Mansourian v. Regents is the case against University of California at Davis in which former female wrestlers challenge the university's decision in 2000 that women would no longer be eligible to participate in varsity wrestling team. The plaintiff's Title IX claims against the university have been litigated in the district and appellate court, and are proceeding toward trial. (For more background, see prior posts here, here, and here.) The plaintiff also filed claims against several university officials under 42 U.S.C. 1983 (the statute that provides a cause of action for constitutional violations) claiming that the officials violated their rights under the Equal Protection Clause. These claims were initially dismissed as preempted by the Title IX claim, but reinstated after the Supreme Court decided in Fitzgerald v. Barnstable School District that Title IX and 1983 claims could proceed simultaneously.

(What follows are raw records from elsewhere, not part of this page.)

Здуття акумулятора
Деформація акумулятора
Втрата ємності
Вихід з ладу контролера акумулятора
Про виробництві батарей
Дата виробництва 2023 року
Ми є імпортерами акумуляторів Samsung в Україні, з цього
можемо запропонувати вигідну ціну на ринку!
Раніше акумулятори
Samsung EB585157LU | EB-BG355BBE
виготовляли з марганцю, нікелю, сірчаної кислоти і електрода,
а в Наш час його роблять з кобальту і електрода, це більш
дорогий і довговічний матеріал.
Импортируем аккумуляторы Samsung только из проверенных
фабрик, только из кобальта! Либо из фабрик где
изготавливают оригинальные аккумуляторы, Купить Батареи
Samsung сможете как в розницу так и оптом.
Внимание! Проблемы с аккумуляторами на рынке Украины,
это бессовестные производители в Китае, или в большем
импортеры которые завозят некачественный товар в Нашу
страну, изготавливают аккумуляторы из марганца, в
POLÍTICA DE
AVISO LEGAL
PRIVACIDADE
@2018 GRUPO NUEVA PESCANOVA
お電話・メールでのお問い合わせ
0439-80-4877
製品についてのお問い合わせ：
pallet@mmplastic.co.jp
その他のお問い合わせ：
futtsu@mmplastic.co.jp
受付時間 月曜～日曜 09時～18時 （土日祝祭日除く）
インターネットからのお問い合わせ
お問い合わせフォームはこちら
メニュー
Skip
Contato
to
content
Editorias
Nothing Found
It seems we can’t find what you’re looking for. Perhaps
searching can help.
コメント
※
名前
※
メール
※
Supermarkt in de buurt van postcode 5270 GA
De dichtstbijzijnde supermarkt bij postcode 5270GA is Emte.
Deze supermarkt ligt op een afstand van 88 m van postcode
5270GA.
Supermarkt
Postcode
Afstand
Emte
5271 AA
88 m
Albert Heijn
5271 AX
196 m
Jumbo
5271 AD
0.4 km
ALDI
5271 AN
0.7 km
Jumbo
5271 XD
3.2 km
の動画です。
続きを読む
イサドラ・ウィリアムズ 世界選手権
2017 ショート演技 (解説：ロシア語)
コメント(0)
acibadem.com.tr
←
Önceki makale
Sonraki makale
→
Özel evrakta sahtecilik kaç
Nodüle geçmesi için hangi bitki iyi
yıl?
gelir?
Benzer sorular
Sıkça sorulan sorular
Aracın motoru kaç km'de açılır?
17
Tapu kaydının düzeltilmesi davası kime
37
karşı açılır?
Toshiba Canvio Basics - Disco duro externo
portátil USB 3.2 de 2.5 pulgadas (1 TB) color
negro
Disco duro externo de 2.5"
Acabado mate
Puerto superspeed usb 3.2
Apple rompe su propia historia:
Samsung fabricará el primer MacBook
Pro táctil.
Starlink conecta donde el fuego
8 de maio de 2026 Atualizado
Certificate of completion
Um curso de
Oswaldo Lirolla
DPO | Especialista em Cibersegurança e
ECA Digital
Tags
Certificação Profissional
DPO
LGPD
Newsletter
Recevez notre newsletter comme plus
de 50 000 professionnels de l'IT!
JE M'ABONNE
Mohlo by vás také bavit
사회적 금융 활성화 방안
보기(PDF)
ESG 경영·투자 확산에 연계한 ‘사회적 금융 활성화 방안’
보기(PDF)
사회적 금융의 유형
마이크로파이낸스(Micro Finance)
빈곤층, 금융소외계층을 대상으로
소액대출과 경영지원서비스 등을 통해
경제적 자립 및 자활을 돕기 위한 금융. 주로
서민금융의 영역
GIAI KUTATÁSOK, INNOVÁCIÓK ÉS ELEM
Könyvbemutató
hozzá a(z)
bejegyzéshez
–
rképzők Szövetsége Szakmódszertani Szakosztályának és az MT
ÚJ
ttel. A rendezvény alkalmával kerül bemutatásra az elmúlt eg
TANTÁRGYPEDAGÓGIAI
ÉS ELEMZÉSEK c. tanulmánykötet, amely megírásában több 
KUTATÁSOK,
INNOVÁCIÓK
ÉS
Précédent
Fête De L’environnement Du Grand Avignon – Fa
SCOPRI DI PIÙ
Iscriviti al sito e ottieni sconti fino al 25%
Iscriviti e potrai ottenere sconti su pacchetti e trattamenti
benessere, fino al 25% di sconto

So the university officials --the former chancellor, the former associate vice chancellor, the then- and current athletic director, and a former associate athletic director -- tried a different argument to get those claims thrown out of court -- qualified immunity. Under this doctrine, individuals cannot be personally liable for unconstitutional conduct if the law did not clearly forbid the conduct at the time. Recently, however, the district court denied this motion and refused to let the officials out of the case, after determining that the law requiring equal opportunity in athletics was settled at the time, leaving the officials no defense that they didn't know what they were doing violated plaintiff's rights.
The only thing left for plaintiffs to do is to prove their factual allegations at trial, which is scheduled for April.